• WHAT IS BEING ASKED: Please set down the entire listing exactly.

• SOURCE MATERIAL:
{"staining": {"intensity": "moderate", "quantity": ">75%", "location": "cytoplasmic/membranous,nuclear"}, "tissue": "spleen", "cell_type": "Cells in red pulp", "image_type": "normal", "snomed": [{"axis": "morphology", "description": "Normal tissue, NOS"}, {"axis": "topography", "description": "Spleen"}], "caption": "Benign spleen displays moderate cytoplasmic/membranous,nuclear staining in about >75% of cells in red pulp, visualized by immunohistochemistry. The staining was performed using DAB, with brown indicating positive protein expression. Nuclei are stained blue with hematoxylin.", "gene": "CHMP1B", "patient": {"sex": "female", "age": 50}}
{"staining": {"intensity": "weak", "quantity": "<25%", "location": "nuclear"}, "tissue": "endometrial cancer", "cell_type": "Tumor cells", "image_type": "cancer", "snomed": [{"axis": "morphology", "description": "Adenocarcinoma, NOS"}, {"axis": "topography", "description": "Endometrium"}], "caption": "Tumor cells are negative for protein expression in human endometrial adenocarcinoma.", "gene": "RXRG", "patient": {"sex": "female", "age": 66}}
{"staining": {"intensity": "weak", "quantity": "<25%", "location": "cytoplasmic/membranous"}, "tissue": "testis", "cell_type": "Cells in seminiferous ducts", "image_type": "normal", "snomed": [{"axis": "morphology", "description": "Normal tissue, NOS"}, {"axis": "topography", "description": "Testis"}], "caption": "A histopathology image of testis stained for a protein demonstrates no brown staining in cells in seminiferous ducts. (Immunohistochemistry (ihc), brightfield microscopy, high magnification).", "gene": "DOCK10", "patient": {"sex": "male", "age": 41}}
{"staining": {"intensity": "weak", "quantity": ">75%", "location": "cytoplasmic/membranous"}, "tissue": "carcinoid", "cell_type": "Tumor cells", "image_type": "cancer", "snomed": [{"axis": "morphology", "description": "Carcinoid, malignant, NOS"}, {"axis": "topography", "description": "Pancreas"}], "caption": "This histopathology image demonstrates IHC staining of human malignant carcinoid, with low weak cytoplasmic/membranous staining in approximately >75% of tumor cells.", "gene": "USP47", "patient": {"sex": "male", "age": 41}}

• PROBLEM SOLUTION:
{"staining": {"intensity": "moderate", "quantity": ">75%", "location": "cytoplasmic/membranous,nuclear"}, "tissue": "spleen", "cell_type": "Cells in red pulp", "image_type": "normal", "snomed": [{"axis": "morphology", "description": "Normal tissue, NOS"}, {"axis": "topography", "description": "Spleen"}], "caption": "Benign spleen displays moderate cytoplasmic/membranous,nuclear staining in about >75% of cells in red pulp, visualized by immunohistochemistry. The staining was performed using DAB, with brown indicating positive protein expression. Nuclei are stained blue with hematoxylin.", "gene": "CHMP1B", "patient": {"sex": "female", "age": 50}}
{"staining": {"intensity": "weak", "quantity": "<25%", "location": "nuclear"}, "tissue": "endometrial cancer", "cell_type": "Tumor cells", "image_type": "cancer", "snomed": [{"axis": "morphology", "description": "Adenocarcinoma, NOS"}, {"axis": "topography", "description": "Endometrium"}], "caption": "Tumor cells are negative for protein expression in human endometrial adenocarcinoma.", "gene": "RXRG", "patient": {"sex": "female", "age": 66}}
{"staining": {"intensity": "weak", "quantity": "<25%", "location": "cytoplasmic/membranous"}, "tissue": "testis", "cell_type": "Cells in seminiferous ducts", "image_type": "normal", "snomed": [{"axis": "morphology", "description": "Normal tissue, NOS"}, {"axis": "topography", "description": "Testis"}], "caption": "A histopathology image of testis stained for a protein demonstrates no brown staining in cells in seminiferous ducts. (Immunohistochemistry (ihc), brightfield microscopy, high magnification).", "gene": "DOCK10", "patient": {"sex": "male", "age": 41}}
{"staining": {"intensity": "weak", "quantity": ">75%", "location": "cytoplasmic/membranous"}, "tissue": "carcinoid", "cell_type": "Tumor cells", "image_type": "cancer", "snomed": [{"axis": "morphology", "description": "Carcinoid, malignant, NOS"}, {"axis": "topography", "description": "Pancreas"}], "caption": "This histopathology image demonstrates IHC staining of human malignant carcinoid, with low weak cytoplasmic/membranous staining in approximately >75% of tumor cells.", "gene": "USP47", "patient": {"sex": "male", "age": 41}}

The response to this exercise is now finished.